YOUR GOAL
Report each line in the rows below that contains the string "design", copying every such line whole. Case counts when matching.

:: EXERCISE DATA

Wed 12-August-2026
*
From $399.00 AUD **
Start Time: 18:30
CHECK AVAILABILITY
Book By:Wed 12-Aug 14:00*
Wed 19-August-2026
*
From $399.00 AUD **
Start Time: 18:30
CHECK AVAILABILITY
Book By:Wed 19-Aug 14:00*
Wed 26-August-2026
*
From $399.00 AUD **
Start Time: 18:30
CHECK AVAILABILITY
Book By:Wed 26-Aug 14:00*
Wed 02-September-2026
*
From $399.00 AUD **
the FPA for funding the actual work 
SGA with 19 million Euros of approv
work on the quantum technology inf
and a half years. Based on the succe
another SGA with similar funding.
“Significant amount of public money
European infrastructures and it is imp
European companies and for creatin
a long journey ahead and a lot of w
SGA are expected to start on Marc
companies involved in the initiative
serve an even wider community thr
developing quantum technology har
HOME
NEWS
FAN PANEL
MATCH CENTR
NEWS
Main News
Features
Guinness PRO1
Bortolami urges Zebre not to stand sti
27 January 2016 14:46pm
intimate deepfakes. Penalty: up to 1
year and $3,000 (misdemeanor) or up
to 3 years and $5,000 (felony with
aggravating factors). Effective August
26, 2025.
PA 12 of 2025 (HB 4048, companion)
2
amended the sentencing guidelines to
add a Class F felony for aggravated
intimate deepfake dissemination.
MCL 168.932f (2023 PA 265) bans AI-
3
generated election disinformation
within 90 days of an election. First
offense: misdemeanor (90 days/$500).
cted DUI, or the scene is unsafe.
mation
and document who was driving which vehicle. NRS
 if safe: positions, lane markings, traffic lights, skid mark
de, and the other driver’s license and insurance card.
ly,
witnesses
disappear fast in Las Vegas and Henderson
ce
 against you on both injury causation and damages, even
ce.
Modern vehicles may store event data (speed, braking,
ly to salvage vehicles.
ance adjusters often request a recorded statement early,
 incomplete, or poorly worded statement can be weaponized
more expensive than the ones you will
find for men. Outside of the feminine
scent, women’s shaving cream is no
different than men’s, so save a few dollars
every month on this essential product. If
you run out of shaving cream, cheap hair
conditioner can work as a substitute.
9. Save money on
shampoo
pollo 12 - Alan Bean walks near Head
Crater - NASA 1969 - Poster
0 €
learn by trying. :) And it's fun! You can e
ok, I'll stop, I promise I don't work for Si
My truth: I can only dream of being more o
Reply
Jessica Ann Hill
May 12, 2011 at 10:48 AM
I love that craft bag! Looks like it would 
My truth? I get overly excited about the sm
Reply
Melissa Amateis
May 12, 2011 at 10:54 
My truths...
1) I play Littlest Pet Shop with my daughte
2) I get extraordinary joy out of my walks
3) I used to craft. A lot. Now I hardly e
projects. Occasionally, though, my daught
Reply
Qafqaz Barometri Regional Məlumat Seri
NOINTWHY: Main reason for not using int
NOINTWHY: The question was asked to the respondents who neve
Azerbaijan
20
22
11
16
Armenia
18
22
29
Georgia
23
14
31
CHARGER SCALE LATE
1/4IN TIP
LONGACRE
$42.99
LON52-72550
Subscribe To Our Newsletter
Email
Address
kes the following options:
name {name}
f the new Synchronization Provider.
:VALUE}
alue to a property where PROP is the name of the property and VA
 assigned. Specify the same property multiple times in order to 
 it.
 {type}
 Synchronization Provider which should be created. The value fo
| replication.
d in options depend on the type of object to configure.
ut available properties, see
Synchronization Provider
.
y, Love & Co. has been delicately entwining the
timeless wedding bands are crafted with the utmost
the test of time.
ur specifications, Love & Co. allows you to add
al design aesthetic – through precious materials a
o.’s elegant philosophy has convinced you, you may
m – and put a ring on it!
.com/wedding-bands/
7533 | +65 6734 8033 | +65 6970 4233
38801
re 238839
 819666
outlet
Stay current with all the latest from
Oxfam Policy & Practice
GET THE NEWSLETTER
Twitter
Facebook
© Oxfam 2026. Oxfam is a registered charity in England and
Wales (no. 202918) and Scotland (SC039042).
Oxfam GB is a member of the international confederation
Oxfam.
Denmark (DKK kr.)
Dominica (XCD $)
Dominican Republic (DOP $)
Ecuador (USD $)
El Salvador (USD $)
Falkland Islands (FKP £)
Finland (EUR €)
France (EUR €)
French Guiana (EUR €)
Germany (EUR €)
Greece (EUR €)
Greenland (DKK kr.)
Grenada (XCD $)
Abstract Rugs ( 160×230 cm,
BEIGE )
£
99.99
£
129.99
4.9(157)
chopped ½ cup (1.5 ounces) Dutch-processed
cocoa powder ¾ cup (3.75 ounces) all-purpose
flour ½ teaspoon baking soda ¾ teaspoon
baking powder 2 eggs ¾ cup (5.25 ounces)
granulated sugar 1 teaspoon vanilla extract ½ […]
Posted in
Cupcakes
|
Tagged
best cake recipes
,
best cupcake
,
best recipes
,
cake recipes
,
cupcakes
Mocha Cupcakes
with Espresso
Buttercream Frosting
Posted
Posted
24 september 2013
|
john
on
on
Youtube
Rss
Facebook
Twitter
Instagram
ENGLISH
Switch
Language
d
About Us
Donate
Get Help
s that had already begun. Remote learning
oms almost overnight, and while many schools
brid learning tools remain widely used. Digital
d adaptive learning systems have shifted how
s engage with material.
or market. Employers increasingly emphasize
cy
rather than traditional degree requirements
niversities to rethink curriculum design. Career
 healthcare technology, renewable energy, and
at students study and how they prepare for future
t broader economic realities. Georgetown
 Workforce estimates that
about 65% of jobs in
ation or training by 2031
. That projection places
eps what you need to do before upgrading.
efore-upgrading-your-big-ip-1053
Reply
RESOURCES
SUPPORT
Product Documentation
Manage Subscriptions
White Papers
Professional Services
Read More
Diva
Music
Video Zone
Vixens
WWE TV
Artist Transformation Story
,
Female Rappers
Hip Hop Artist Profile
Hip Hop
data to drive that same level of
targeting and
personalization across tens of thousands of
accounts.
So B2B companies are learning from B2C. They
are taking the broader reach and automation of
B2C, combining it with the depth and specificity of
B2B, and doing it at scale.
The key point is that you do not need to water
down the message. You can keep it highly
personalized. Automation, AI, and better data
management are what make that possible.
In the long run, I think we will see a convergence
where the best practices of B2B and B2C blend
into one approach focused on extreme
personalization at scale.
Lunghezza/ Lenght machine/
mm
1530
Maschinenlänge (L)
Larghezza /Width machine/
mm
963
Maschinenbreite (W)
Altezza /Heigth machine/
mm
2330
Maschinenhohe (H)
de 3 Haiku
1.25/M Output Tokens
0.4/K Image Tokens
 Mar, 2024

::::

SOLUTION TO THE EXERCISE
al design aesthetic – through precious materials a
niversities to rethink curriculum design. Career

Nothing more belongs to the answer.